- Extract:
□ □ □ □ □ □ □

Carroll Gartin Collection. A Democrat, Gartin held the office of Mississippi Lieutenant Governor three times -- under Governor Hugh White from 1953 to 1956, under Governor J.P. Coleman from 1956 to 1960, and under Governor Paul B. Johnson Jr. from 1964 until Gartin's death in 1966. Gartin lost an election to James O. Eastland for the U.S. Senate in 1953 as well as a gubernatorial race against Ross Barnett in 1959. Finding aid available online at http://purl.oclc.org/umarchives/MUM00198/. Location: Library Annex (68 boxes) & CPB37F12. Patrons should provide notice at least two business days prior to prospective visits so that staff may transfer requested boxes from the Library Annex (an off-site facility) to the Special Collection Reading Room. Please contact Special Collections at (662) 915-7408 to specify requested material.

General Photograph Collection. Among this miscellaneous assortment of photographs are images related to the 1905 construction of the Natchez Post Office, Benito Mussolini & Adolf Hitler, Mississippi historical markers, & President Woodrow Wilson's Gulf Coast home. Location: Library Annex. Although photocopies of the images are readily available, patrons should provide notice at least two business days prior to prospective visits so that staff may transfer original photographs from the Library Annex (an off-site facility) to the Special Collection Reading Room. Please contact Special Collections at (662) 915-7408 to specify requested material.

Gettysburg Invitation. This 1973 invitation from Mississippi Governor William L. Waller and the Gettysburg Memorial Commission is for the dedication of the Mississippi Confederate Monument at Gettysburg National Military Park. Location: Small Manuscripts 94-6 (1 folder).

Barry Goldwater Publication. The Republican National Committee printed this newsprint campaign literature entitled "Meet Barry Goldwater" for Goldwater's 1964 presidential campaign. Location: Oversized Small Manuscripts 78-1 (1 folder).

Governor's Day Review Program. The 27 July 1968 program for Mississippi's Camp Shelby Governor's Day Review features Alabama Governor Albert P. Brewer on the cover and inside. Location: Small Manuscripts 94-4 (1 folder).

Graduating Senior Theses Collection. Dating from 1858 to 1938, the topics of the student papers in the University of Mississippi Senior Theses Collection include suffrage, law, the judiciary & the legal system, public policy, & other topics related to politics and government. Finding aid available online at http://purl.oclc.org/umarchives/MUM00564/ (8 boxes).

Dr. John T. Grantham Collection. The Dr. John T. Grantham Collection contains a file of correspondence and material related to Lieutenant Governor Sam Lumpkin's unsuccessful 1951 campaign to become Mississippi's next governor (Box 1, Folder 18) as well as other documents dating from the 1930s related to Governor Mike Connor (Box 1, Folder 17). Finding aid available online at http://purl.oclc.org/umarchives/MUM00565/ (2 boxes).

□ □ □ □ □ □ □

- Source excerpt:

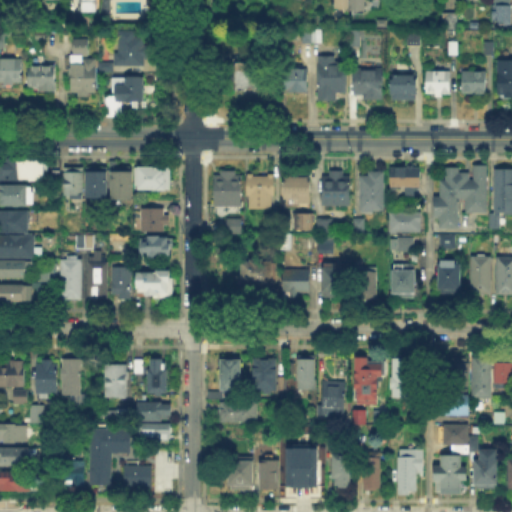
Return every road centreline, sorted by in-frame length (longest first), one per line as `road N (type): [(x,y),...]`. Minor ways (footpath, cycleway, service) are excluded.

□ □ □ □ □ □ □

- Exercise instructions: Please reproduce the stretch of the archives listing from "Gettysburg Invitation. This" through "Manuscripts 78-1 (1 folder)." word for word.

- Correct answer:
Gettysburg Invitation. This 1973 invitation from Mississippi Governor William L. Waller and the Gettysburg Memorial Commission is for the dedication of the Mississippi Confederate Monument at Gettysburg National Military Park. Location: Small Manuscripts 94-6 (1 folder).

Barry Goldwater Publication. The Republican National Committee printed this newsprint campaign literature entitled "Meet Barry Goldwater" for Goldwater's 1964 presidential campaign. Location: Oversized Small Manuscripts 78-1 (1 folder).